China's Volt Typhoon reportedly breached Singtel in 'test-run' for US telecom attacks
Alleged intrusion spotted in June
updated Chinese government cyberspies Volt Typhoon reportedly breached Singapore Telecommunications over the summer as part of their ongoing attacks against critical infrastructure operators.
The digital break-in was discovered in June, according to Bloomberg, citing "two people familiar with the matter" who told the news outlet that the Singtel breach was "a test run by China for further hacks against US telecommunications companies."
In February, the feds and other nations' governments warned that the Beijing-backed crew had compromised "multiple" critical infrastructure orgs' IT networks in America and globally, and were "disruptive or destructive cyberattacks" against those targets.
Volt Typhoon's targets include communications, energy, transportation systems, and water and wastewater systems.
"Volt Typhoon's choice of targets and pattern of behavior is not consistent with traditional cyber espionage or intelligence gathering operations, and the US authoring agencies assess with high confidence that Volt Typhoon actors are pre-positioning themselves on IT networks to enable lateral movement to OT assets to disrupt functions," the US, Canada, UK, Australia, and New Zealand said at the time.

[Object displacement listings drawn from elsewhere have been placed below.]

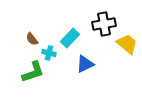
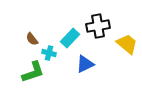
black cross: moved 6 px left, 2 px down
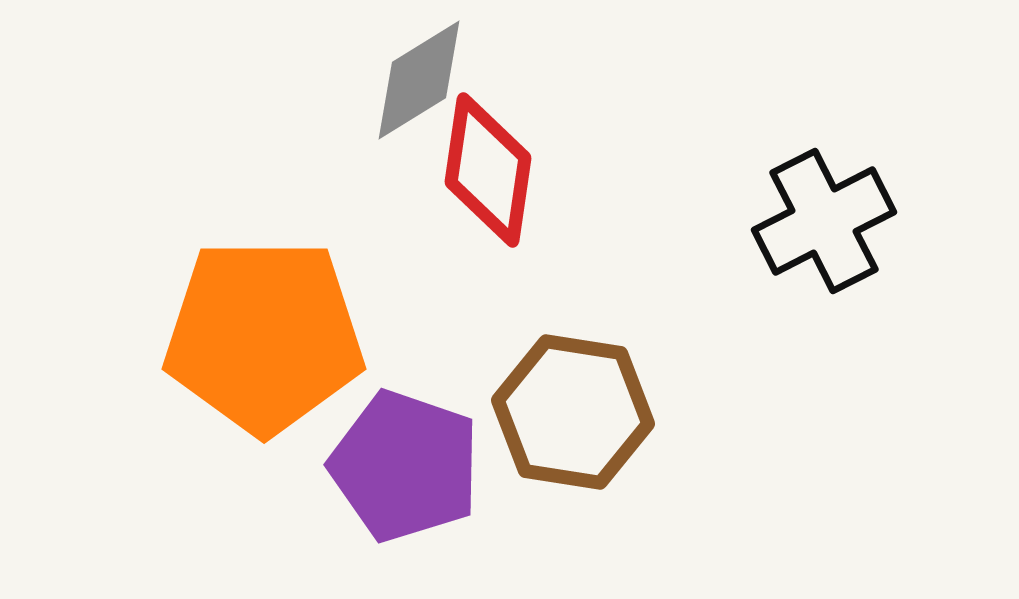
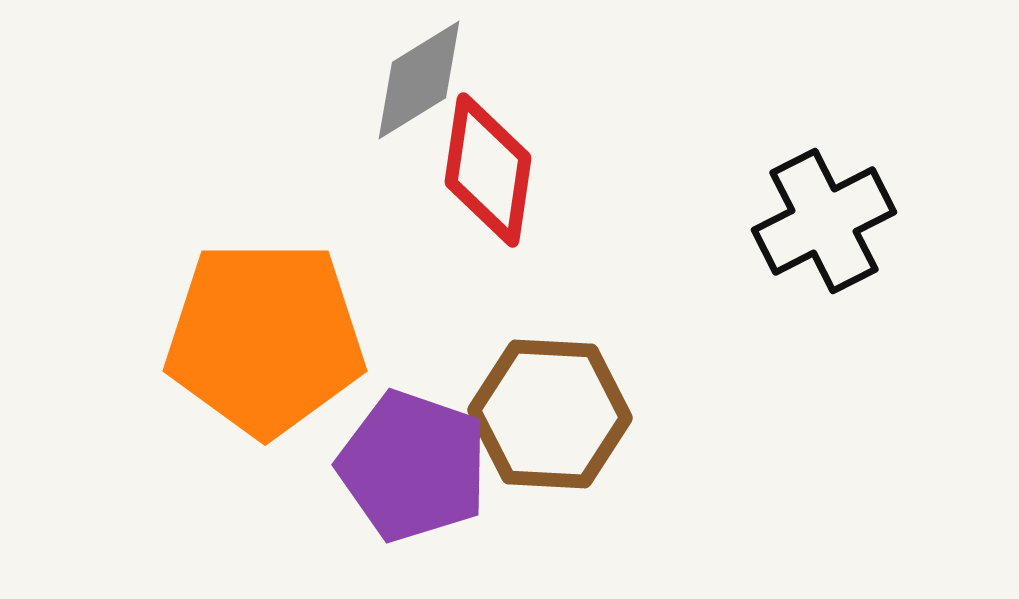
orange pentagon: moved 1 px right, 2 px down
brown hexagon: moved 23 px left, 2 px down; rotated 6 degrees counterclockwise
purple pentagon: moved 8 px right
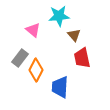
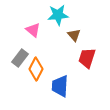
cyan star: moved 1 px left, 1 px up
red trapezoid: moved 5 px right; rotated 30 degrees clockwise
orange diamond: moved 1 px up
blue trapezoid: moved 1 px up
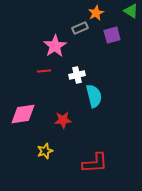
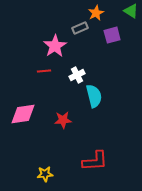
white cross: rotated 14 degrees counterclockwise
yellow star: moved 23 px down; rotated 14 degrees clockwise
red L-shape: moved 2 px up
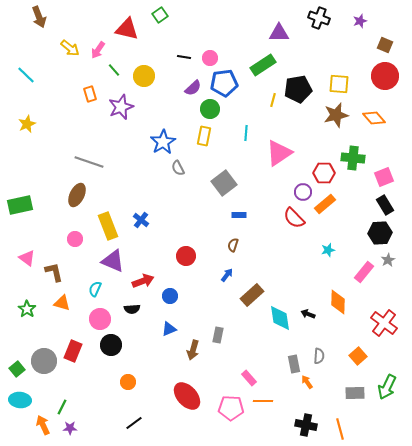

More recently, another Chinese-government-backed group Salt Typhoon was accused of breaking into US telecom companies' infrastructure. These intrusions came to light in October with the spies reportedly breaching Verizon, AT&T, and Lumen Technologies, although all three have thus far declined to comment to The Register about the hacks.
- US says China's Volt Typhoon is readying destructive cyberattacks
- China again claims Volt Typhoon cyber-attack crew was invented by the US to discredit it
- Volt Typhoon suspected of exploiting Versa SD-WAN bug since June
- Feds investigate China's Salt Typhoon amid campaign phone hacks
Salt Typhoon also reportedly targeted phones belonging to people affiliated with US Democratic presidential candidate Kamala Harris, along with Republican candidate Donald Trump and his running mate, JD Vance.
China has repeatedly denied the Western governments' accusations — and that Volt Typhoon even exists.
Singtel did not immediately respond to The Register's questions about the alleged Volt Typhoon attack, but sent the following statement to Bloomberg:
"We understand the importance of network resilience, especially because we are a key infrastructure service provider. That's why we adopt industry best practices and work with industry-leading security partners to continuously monitor and promptly address the threats that we face on a daily basis. We also regularly review and enhance our cybersecurity capabilities and defenses to protect our critical assets from evolving threats."
Also according to Bloomberg, citing people in the know, Volt Typhoon used a web shell in the Singtel breach.
This echoes a similar report from Lumen Technologies' Black Lotus Labs, which in August warned that Volt Typhoon had abused a Versa SD-WAN vulnerability CVE-2024-39717 to plant custom, credential-harvesting web shells on customers' networks.
The researchers attributed "with moderate confidence" both the new malware, dubbed VersaMem, and the exploitation of Volt Typhoon, warning that these attacks are "likely ongoing against unpatched Versa Director systems." ®
Updated to add at 1600 UTC on November 6, 2024
In a post-publication email to The Register, Singtel confirmed it detected malware in June, “as subsequently dealt with and reported to relevant authorities,” but the telecom giant can’t confirm that it’s linked to Volt Typhoon.
No data was stolen in the attack, and no services were impacted, we’re told.
“Like any other large organisation and key infrastructure provider around the world, we are constantly probed,” a Singtel spokesperson said, adding that it’s always reviewing and improving its infosec processes and procedures.
“Singtel conducts regular malware sweeps as part of its cyber posture,” the spokesperson said. “Network resilience remains critical to our business, and we adopt industry best practices and work with leading security partners to continuously monitor and address the threats that we face on a daily basis.”